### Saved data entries
-- Opening Marker --
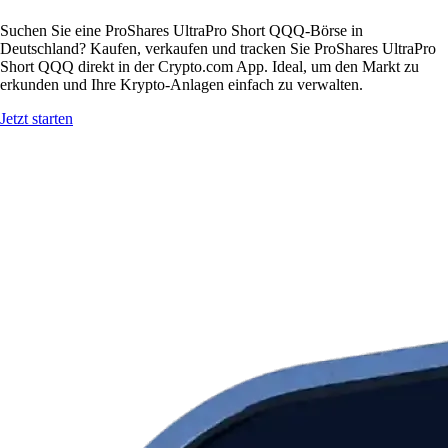
Suchen Sie eine ProShares UltraPro Short QQQ-Börse in
Deutschland? Kaufen, verkaufen und tracken Sie ProShares UltraPro
Short QQQ direkt in der Crypto.com App. Ideal, um den Markt zu
erkunden und Ihre Krypto-Anlagen einfach zu verwalten.
Jetzt starten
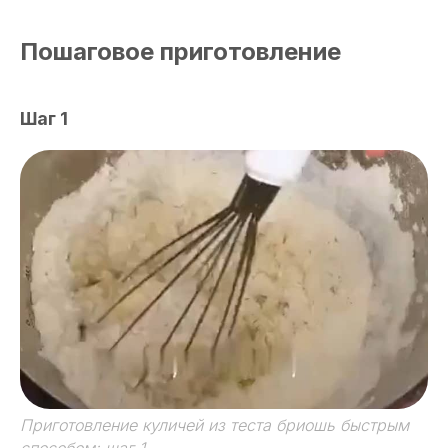
Пошаговое приготовление
Шаг 1
Приготовление куличей из теста бриошь быстрым
способом: шаг 1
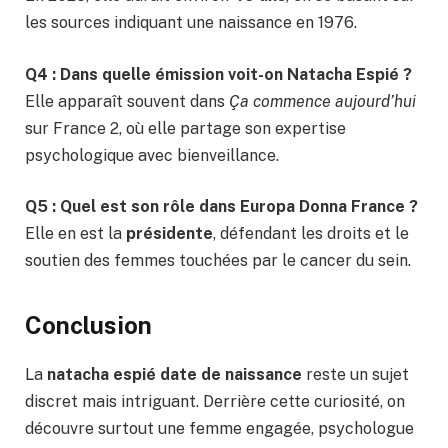
les sources indiquant une naissance en 1976.
Q4 : Dans quelle émission voit-on Natacha Espié ?
Elle apparaît souvent dans
Ça commence aujourd’hui
sur France 2, où elle partage son expertise
psychologique avec bienveillance.
Q5 : Quel est son rôle dans Europa Donna France ?
Elle en est la
présidente
, défendant les droits et le
soutien des femmes touchées par le cancer du sein.
Conclusion
La
natacha espié date de naissance
reste un sujet
discret mais intriguant. Derrière cette curiosité, on
découvre surtout une femme engagée, psychologue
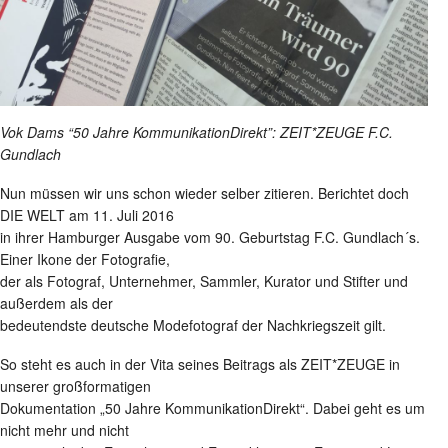
Vok Dams “50 Jahre KommunikationDirekt”: ZEIT*ZEUGE F.C.
Gundlach
Nun müssen wir uns schon wieder selber zitieren. Berichtet doch
DIE WELT am 11. Juli 2016
in ihrer Hamburger Ausgabe vom 90. Geburtstag F.C. Gundlach´s.
Einer Ikone der Fotografie,
der als Fotograf, Unternehmer, Sammler, Kurator und Stifter und
außerdem als der
bedeutendste deutsche Modefotograf der Nachkriegszeit gilt.
So steht es auch in der Vita seines Beitrags als ZEIT*ZEUGE in
unserer großformatigen
Dokumentation „50 Jahre KommunikationDirekt“. Dabei geht es um
nicht mehr und nicht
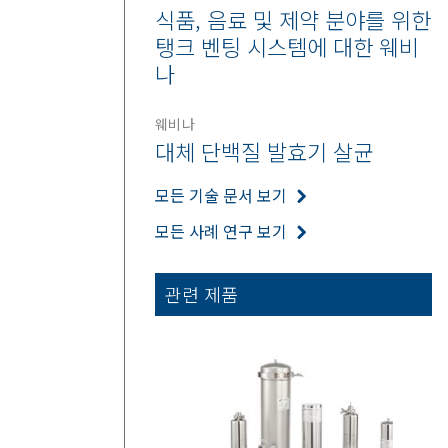
식품, 음료 및 제약 분야를 위한
탱크 벤팅 시스템에 대한 웨비
나
웨비나
대체 단백질 발효기 살균
모든 기술 문서 보기
모든 사례 연구 보기
관련 제품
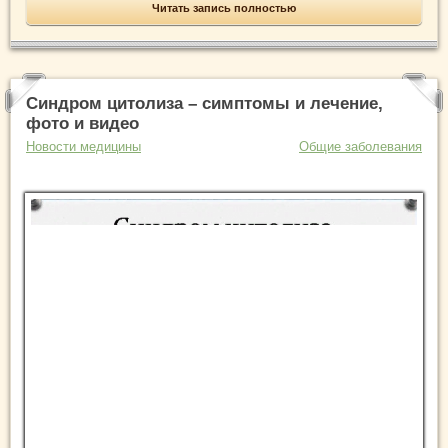
Читать запись полностью
Синдром цитолиза – симптомы и лечение,
фото и видео
Новости медицины
Общие заболевания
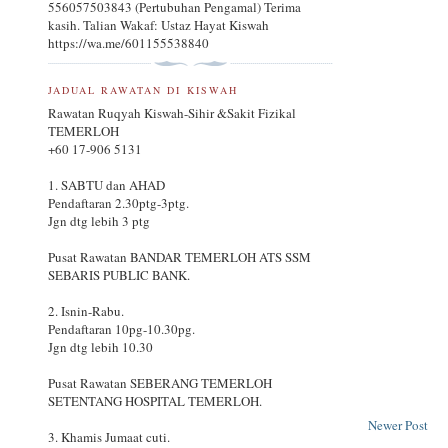
556057503843 (Pertubuhan Pengamal) Terima
kasih. Talian Wakaf: Ustaz Hayat Kiswah
https://wa.me/601155538840
JADUAL RAWATAN DI KISWAH
Rawatan Ruqyah Kiswah-Sihir &Sakit Fizikal
TEMERLOH
+60 17-906 5131
1. SABTU dan AHAD
Pendaftaran 2.30ptg-3ptg.
Jgn dtg lebih 3 ptg
Pusat Rawatan BANDAR TEMERLOH ATS SSM
SEBARIS PUBLIC BANK.
2. Isnin-Rabu.
Pendaftaran 10pg-10.30pg.
Jgn dtg lebih 10.30
Pusat Rawatan SEBERANG TEMERLOH
SETENTANG HOSPITAL TEMERLOH.
Newer Post
3. Khamis Jumaat cuti.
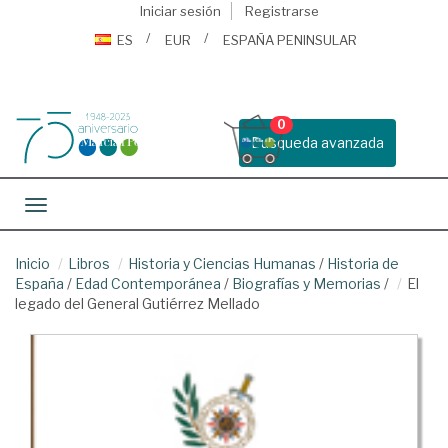
Iniciar sesión
Registrarse
ES
EUR
ESPAÑA PENINSULAR
0
Busqueda avanzada
Toggle navigation
Inicio
Libros
Historia y Ciencias Humanas
/
Historia de
España
/
Edad Contemporánea
/
Biografías y Memorias
/
El
legado del General Gutiérrez Mellado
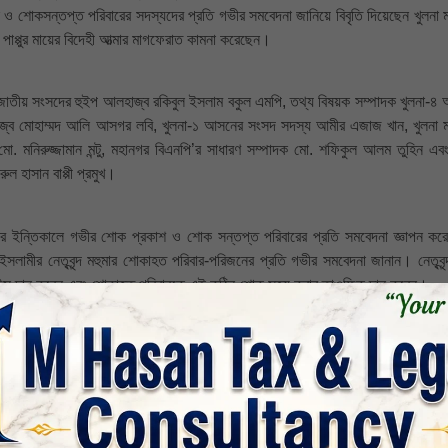
ক ও শোকসন্তপ্ত পরিবারের সদস্যদের প্রতি গভীর সমবেদনা জানিয়ে বিবৃতি দিয়েছেন খুলনা 
ক পাপ্পুর মায়ের বিদেহী আত্মার মাগফেরাত কামনা করেছেন।
াদক জাতীয় সংসদের হুইপ আলহাজ্ব রকিবুল ইসলাম বকুল এমপি, তথ্য বিষয়ক সম্পাদক খুলনা-৪
জ্ব মোহাম্মদ আলি আসগর লবি, খুলনা-১ আসনের সংসদ সদস্য আমীর এজাজ খান, খুলনা 
মনিরুজ্জামান মন্টু, মহানগর বিএনপি’র সাধারণ সম্পাদক মো. শফিকুল আলম তুহিন এব
ল হাসান বাপ্পী প্রমুখ।
এর ইন্তিকালে গভীর শোক প্রকাশ ও শোক সন্তপ্ত পরিবারের প্রতি সমবেদনা জ্ঞাপন করে 
ইসলামীর নেতৃবৃন্দ মহুমার শোকাহত পরিবার-পরিজনের প্রতি গভীর সমবেদনা জানান। নেতৃবৃন্
দাউস দান করেন এবং শোকাহত পরিবারকে এই কঠিন শোক সহ্য করার তাওফিক দান করেন।
খুলনা অঞ্চল পরিচালক অধ্যক্ষ ইজ্জত উল্লাহ এমপি, মুহাদ্দিস আব্দুল খালেক এমপি, মাওলা
শফিকুল আলম ও মুহাদ্দিস রবিউল বাশার এমপি, খুলনা মহানগরী আমীর অধ্যাপক মাহফুজুর র
না এমরান হুসাইন ও সেক্রেটারি মুন্সি মিজানুর রহমান, বাগেরহাট জেলা আমীর মাওলানা 
 শহীদুল ইসলাম মুকুল ও সেক্রেটারি মাওলানা আজিজুর রহমান, খুলনা মহানগরী শ্রমিক 
মান, খুলনা মহানগরী ছাত্রশিবির সভাপতি রাকিব হাসান ও সেক্রেটারি ইসরাফিল হোসেন।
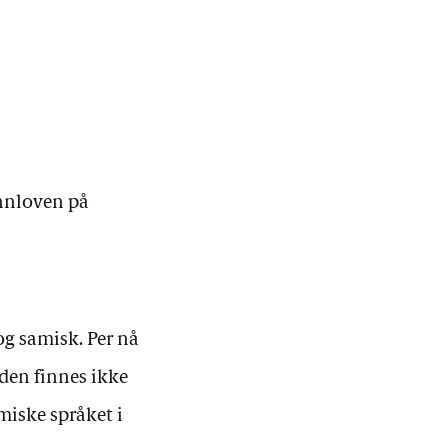
nnloven på
og samisk. Per nå
den finnes ikke
miske språket i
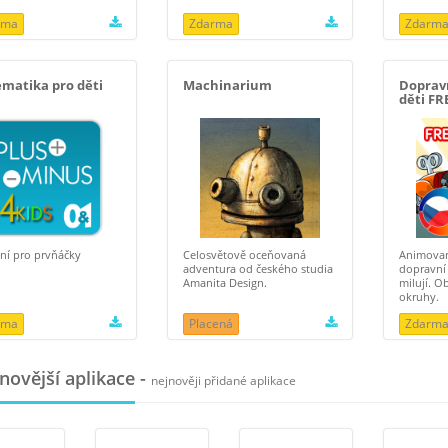
rma
Zdarma
Zdarm
matika pro děti
Machinarium
Doprav
děti FR
ní pro prvňáčky
Celosvětově oceňovaná
Animovan
adventura od českého studia
dopravní 
Amanita Design.
milují. O
okruhy.
rma
Placená
Zdarm
ovější aplikace
-
nejnověji přidané aplikace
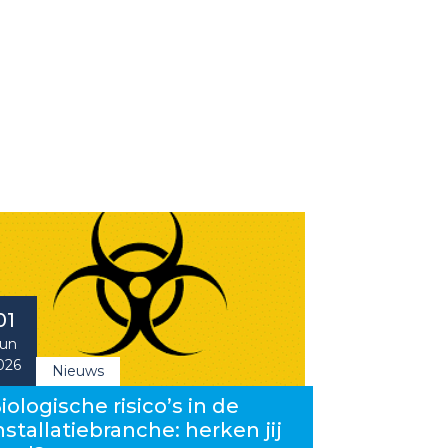
01
un
026
Nieuws
iologische risico’s in de
nstallatiebranche: herken jij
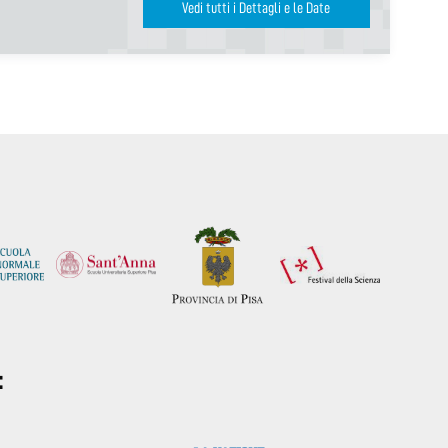
Vedi tutti i Dettagli e le Date
:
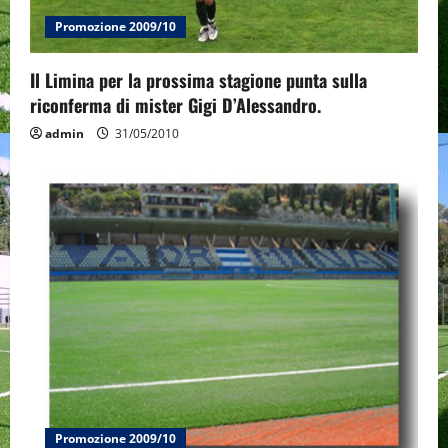
Promozione 2009/10
Il Limina per la prossima stagione punta sulla
riconferma di mister Gigi D’Alessandro.
admin
31/05/2010
Promozione 2009/10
-- Closing Marker --
### WHAT IS REQUIRED
From the entries above, copy exactly the lines starting at the one with "모든 기술 문서 보기" and stopping at the one with "Pendaftaran 2.30ptg-3ptg.", keeping both ends. Drop the pictures.

### TASK RESULT
모든 기술 문서 보기
모든 사례 연구 보기
관련 제품
Читать запись полностью
Синдром цитолиза – симптомы и лечение,
фото и видео
Новости медицины
Общие заболевания
556057503843 (Pertubuhan Pengamal) Terima
kasih. Talian Wakaf: Ustaz Hayat Kiswah
https://wa.me/601155538840
JADUAL RAWATAN DI KISWAH
Rawatan Ruqyah Kiswah-Sihir &Sakit Fizikal
TEMERLOH
+60 17-906 5131
1. SABTU dan AHAD
Pendaftaran 2.30ptg-3ptg.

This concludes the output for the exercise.